You decide to participate in a government survey regarding your debt and credit card usage. Will you answer the survey questions honestly, or will you shade some of your answers when you're not proud of the truthful response?

Researchers at the Federal Reserve decided to compare credit card data from different sources to answer that question.

The Fed periodically gathers credit card usage data through the Survey of Consumer Payment Choice (SCPC), as well as the Survey of Consumer Finances (SCF) – both self-reported surveys. Survey data was compared with credit card usage data from the credit reporting agency Equifax to see how accurately survey results matched the agency's data.

Merged data from Equifax and SCPC showed that 44% of Americans hold revolving credit card debt – in other words, they don't pay off monthly balances in full and carry charges over to the next period. This matches the 43% reported in SCF data – but the size of the balance is a different story. SCPC respondents significantly reported lower average outstanding balances ($5,262) than the $6,597 average reported by Equifax.

Underreporting balances is common across all demographics – age, gender, education, race/ethnicity, and income. However, the size of balances varies by demographics as you might expect.

Higher income correlates strongly to higher average balances. Using Equifax data, consumers with incomes above $100,000 carried an average $10,528 in unpaid balances, while those making less than $25,000 carried an average of $2,791. Remarkably, the ratio of balances to incomes tracks closely across all incomes.

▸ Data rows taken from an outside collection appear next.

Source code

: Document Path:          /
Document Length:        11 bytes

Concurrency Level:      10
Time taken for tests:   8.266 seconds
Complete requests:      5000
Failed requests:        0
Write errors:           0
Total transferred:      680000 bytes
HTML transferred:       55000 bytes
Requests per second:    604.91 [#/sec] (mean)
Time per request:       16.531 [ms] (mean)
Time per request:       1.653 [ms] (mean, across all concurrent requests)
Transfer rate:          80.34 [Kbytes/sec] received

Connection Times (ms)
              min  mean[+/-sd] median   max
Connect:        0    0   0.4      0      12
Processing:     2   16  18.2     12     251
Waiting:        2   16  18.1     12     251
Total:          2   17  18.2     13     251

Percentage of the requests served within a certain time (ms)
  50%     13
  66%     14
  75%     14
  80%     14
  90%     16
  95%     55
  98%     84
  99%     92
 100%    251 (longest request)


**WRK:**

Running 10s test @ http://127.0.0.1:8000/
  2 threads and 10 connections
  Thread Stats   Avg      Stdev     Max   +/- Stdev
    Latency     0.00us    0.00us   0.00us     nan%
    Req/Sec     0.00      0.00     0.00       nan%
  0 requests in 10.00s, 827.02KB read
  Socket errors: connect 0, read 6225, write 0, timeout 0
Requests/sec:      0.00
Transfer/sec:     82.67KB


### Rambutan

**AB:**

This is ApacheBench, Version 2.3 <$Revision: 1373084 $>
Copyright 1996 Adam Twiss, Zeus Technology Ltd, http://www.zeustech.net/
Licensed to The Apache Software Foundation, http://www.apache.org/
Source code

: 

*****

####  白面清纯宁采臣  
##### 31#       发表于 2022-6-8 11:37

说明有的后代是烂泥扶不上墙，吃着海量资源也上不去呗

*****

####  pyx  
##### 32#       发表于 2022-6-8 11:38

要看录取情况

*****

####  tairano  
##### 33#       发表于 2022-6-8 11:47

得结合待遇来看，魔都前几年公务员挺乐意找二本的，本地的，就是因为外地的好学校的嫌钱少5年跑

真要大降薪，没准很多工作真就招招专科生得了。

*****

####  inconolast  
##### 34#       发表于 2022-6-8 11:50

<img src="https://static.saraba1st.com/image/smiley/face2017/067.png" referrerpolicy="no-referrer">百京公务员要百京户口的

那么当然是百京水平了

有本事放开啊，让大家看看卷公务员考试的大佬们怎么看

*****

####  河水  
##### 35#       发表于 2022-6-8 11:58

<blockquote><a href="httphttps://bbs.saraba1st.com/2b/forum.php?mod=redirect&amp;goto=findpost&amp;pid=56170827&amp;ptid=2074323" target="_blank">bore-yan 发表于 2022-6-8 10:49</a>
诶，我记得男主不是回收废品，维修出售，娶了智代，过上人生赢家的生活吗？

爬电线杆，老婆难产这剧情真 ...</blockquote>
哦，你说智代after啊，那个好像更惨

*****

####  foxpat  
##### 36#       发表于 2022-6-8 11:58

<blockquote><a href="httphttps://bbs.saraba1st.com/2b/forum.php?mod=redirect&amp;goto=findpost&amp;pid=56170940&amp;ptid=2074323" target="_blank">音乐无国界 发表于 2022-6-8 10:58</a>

Consumers under the age of 25 had the lowest (Equifax) balance by far at $2,913. The next highest balance was the $4,472 of the 25-34 age group. All other age groups had balances between $6,261 and $8,336 – reasonable, since debt obligations tend to increase during the mid-30s to retirement age.

Education levels also showed great discrepancies in balances. Consumers with less than a high school education had by far the lowest average balance at $1,684. High school graduates had an average balance of $5,862, and the average balance rose through higher education levels up to the graduate degree average of $8,934. That may reflect a strong connection between education levels and income.

All of the above trends correlate well with credit card ownership. At the lowest age, income, and education levels, anywhere from 33.4% to 48.4% have credit cards at all. At the upper end, credit card ownership ranges from 86.9% to 92.4%.

In short, Americans in every category want to give the impression they carry lower credit card balances than they really do. If you would bend facts a bit to fool a survey, would you fool yourself in the same way when you're assessing your own finances? If you're carrying a balance on your credit card(s) and need a break from interest to pay it off, check out our list of balance transfer credit card offers that may allow you to consolidate and pay down your debt during a 0% APR introductory period.

It's easy to convince yourself that you're better off financially than you really are. Can you objectively evaluate your finances without a thorough budget review?

Take a look at your budget (and if you don't have one, make one). Track all expenses – not just the big ones – and compare them with your income and the planned expenses in your budget.

Stick with facts and numbers, regardless of the financial picture it paints. If you don't like how that picture looks, you have all the data necessary to make decisions. Where can you cut expenses to avoid carrying a balance every month, or at least minimize the times that revolving debt is necessary?

Don't kid anybody about your credit card usage, whether it's the government, lenders, or yourself. You can't fix a problem you don't want to see.